Single People Not Immune to Human Needs and Wants

By
Photo: Istockphoto

This morning's Wall Street Journal contains a piece with the remarkable discovery that unmarried human beings, much like their married counterparts, prefer to have lives outside the office that occasionally require the completion of certain quotidian tasks, like grocery shopping. The piece further finds that twelve-hour workdays make exploring this preference and these obligations difficult. Who knew? Tell us more!

Without a partner to help, singles must "get the laundry done, get to the gym, buy groceries and get to the job," plus plan social activities or volunteer work and sometimes care for aging relatives, too.

"No one is focusing attention on those women or men, who are achieving such great levels in their careers, all alone," Ms. Langburt says.

It strikes us that Ms. Langburt is achieving "great levels" in subtle condescension all alone, but: Moving right along! The Journal offers up a few illustrative tales of single people who have found it difficult to juggle both work and being all alone. There are the success stories, like a 36-year-old lawyer who, having quit her big-firm job, is now able to take occasional bike rides, or the 31-year-old guy who formerly ate ramen noodles because his ad-sales job left him with no time to cook. (This sad ramen-noodle factoid is highlighted more in the story than his ruined marriage, which he also pegs to the demanding job.) Now that he works for an "exotic-game website" (?), he is able cook unexotic game in his home, like braised ribs.

However, the worst horror story of all comes from a 29-year-old website editor in Brooklyn. "She recently dined on beans and rice for a week because she couldn't make it to her neighborhood grocery store before it closed at 8 p.m."

Okay. Here's the thing. We have a whole lot of empathy for people who work really hard at their job and sometimes let other things slide and are sick of that. But this particular anecdote does not elicit sympathy. There are plenty of reasons why someone might eat rice and beans for a week straight, including, but not limited to, constrained resources and dietary restrictions, but being unable to procure anything else — in New York City, in 2o12 —  is not a good reason. THERE ARE 800 MILLION FOOD OPTIONS OPEN IN NEW YORK PAST 8 P.M. 
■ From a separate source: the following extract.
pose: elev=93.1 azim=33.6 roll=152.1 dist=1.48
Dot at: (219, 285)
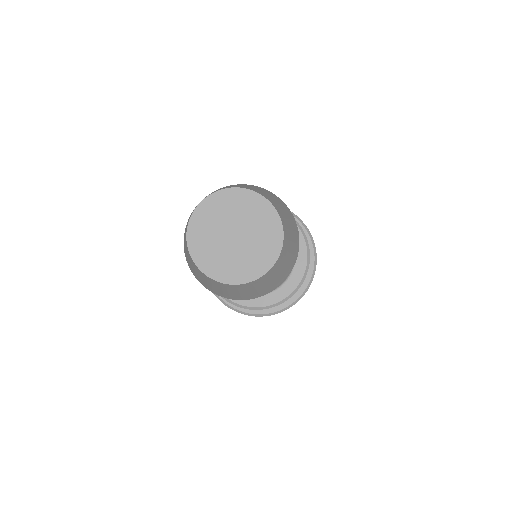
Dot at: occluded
You can go to a grocery near your office before getting on the train and buy nonperishable items. You can get something at your bodega, which surely is open until midnight; maybe not fresh produce, but there is surely something healthy and easily prepared there that will offer a change of pace. (May we suggest scrambled eggs and sriracha?)  You can order delivery. You don't even have to press the buttons on your phone and talk to an actual person, just click like three things on your computer that you're cradling on your lap while blankly watching television. Even if it makes you feel like a stereotype of a harried single working person, so what? You are a harried single working person, as you have just complained in print to a national newspaper. There are whole industries in this city built around catering to people like you! Arguably, the WHOLE CITY is catering to people like you!